**Travail demandé:**
1: Recopiez l'extrait du débat entre « M. le président. » et « Gaillard et Cointat. », inclusivement, en remplaçant « rectifié » par « modifié ».
2: D'après M. David Assouline dans l'extrait du débat, qu'est-ce qui fragilise le plus la langue française ?

**Extrait du document:**
****
M. le président. - Amendement n°376 rectifié, présenté par MM. Legendre, Gouteyron, Marini, Romani, Bourdin, Duvernois, Fournier, Gaillard et Cointat.
Compléter le second alinéa de cet article par une phrase ainsi rédigée :
Elle participe à un espace francophone de solidarité.
M. David Assouline. - Dans ce débat très riche, j'ai le sentiment que beaucoup combattent davantage des démons que la réalité. Nous sommes tous ici attachés aux principes fondamentaux de notre République. Leur construction est un combat jamais achevé : je comprends que certains craignent que la mention des langues régionales ne fragilise l'édifice. Mais si autant de doutes s'expriment, c'est qu'il se passe quelque chose dans la société, une menace peut-être pour l'unicité de la République, la laïcité, la langue française. Dans nombre de pays, le nationalisme et ses dangers ont surgi, jusqu'en Europe, dans les Balkans. A chaque fois, parce que des États autoritaires avaient imposé l'écrasement des minorités et de leurs langues, au lieu de les faire disparaître, il a préparé leur explosion. Il n'en a pas été ainsi en France, point de baïonnettes aux portes de la langue française pour faire triompher le séparatisme. Pourquoi être sur la défensive ? Ce qui fragilise le plus la langue française, jusque dans les actes les plus courants, c'est la langue anglaise ; la vraie menace est là.
****
**Entrées de données enregistrées:**
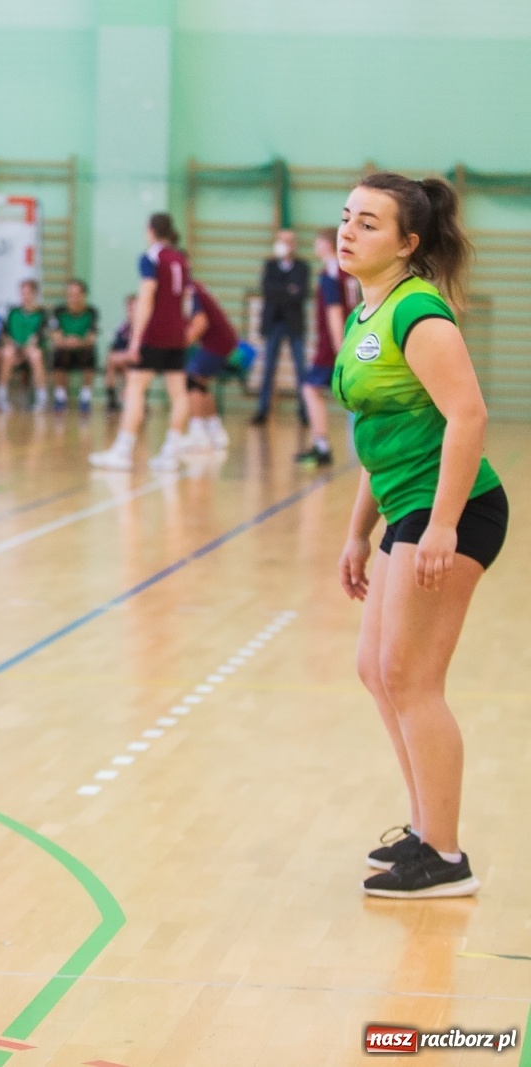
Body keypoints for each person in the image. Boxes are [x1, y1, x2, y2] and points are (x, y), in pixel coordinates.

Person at [334, 173, 508, 899]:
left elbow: (466, 418)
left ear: (408, 243)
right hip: (408, 504)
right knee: (376, 668)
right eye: (346, 217)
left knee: (412, 676)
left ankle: (446, 855)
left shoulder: (419, 313)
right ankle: (423, 829)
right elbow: (387, 438)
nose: (348, 230)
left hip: (456, 508)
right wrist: (356, 532)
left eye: (369, 223)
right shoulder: (365, 313)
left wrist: (441, 524)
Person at [90, 213, 193, 471]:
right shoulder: (180, 259)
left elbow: (146, 298)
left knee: (135, 387)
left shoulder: (151, 258)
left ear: (151, 231)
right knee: (179, 393)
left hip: (155, 334)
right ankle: (171, 452)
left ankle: (123, 451)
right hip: (177, 335)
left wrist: (136, 340)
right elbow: (188, 301)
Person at [300, 227, 360, 466]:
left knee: (310, 388)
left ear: (326, 245)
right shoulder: (350, 272)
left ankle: (321, 445)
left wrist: (340, 349)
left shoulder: (330, 273)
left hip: (334, 346)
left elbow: (335, 313)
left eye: (318, 242)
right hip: (354, 337)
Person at [252, 228, 310, 426]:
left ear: (294, 244)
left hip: (294, 324)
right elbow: (267, 289)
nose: (285, 244)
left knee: (301, 369)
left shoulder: (302, 267)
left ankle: (304, 411)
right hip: (274, 323)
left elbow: (301, 293)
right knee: (268, 368)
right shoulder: (270, 265)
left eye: (289, 241)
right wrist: (288, 290)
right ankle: (262, 411)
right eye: (281, 240)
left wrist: (283, 292)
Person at [181, 280, 239, 451]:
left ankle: (198, 433)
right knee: (201, 382)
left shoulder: (189, 290)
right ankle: (216, 432)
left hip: (218, 342)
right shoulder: (195, 287)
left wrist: (179, 345)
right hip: (223, 340)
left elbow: (200, 324)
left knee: (192, 380)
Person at [0, 278, 48, 412]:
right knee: (7, 353)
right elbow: (5, 334)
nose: (25, 296)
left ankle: (41, 399)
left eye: (28, 293)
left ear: (35, 294)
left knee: (36, 354)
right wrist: (13, 346)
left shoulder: (41, 314)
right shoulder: (13, 312)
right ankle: (1, 397)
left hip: (31, 352)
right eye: (23, 293)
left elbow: (39, 336)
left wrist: (27, 349)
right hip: (15, 351)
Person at [49, 279, 98, 413]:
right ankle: (60, 397)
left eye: (76, 294)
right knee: (58, 353)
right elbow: (55, 337)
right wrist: (67, 342)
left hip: (82, 351)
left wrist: (78, 342)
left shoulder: (92, 312)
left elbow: (92, 338)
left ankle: (85, 397)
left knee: (90, 353)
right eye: (70, 294)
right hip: (65, 351)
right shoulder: (59, 311)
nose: (73, 298)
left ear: (83, 295)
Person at [103, 294, 136, 413]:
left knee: (127, 366)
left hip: (142, 361)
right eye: (129, 309)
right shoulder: (122, 328)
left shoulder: (145, 328)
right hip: (125, 360)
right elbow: (115, 348)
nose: (131, 312)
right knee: (112, 361)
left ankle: (136, 399)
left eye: (133, 309)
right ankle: (112, 400)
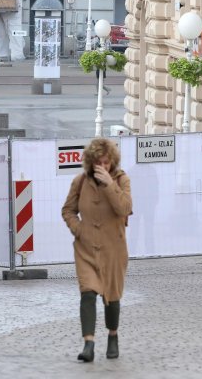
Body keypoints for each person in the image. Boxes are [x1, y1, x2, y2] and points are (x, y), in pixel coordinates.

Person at [62, 138, 132, 362]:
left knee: (111, 297)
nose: (103, 166)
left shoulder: (121, 180)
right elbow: (68, 210)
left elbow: (125, 208)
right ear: (91, 163)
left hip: (114, 249)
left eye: (107, 162)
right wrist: (78, 229)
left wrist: (110, 186)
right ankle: (88, 344)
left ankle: (113, 336)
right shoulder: (80, 182)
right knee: (88, 293)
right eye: (99, 163)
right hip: (86, 248)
****
**Réponses attendues:**
1:
M. le président. - Amendement n°376 modifié, présenté par MM. Legendre, Gouteyron, Marini, Romani, Bourdin, Duvernois, Fournier, Gaillard et Cointat.

2: La langue anglaise.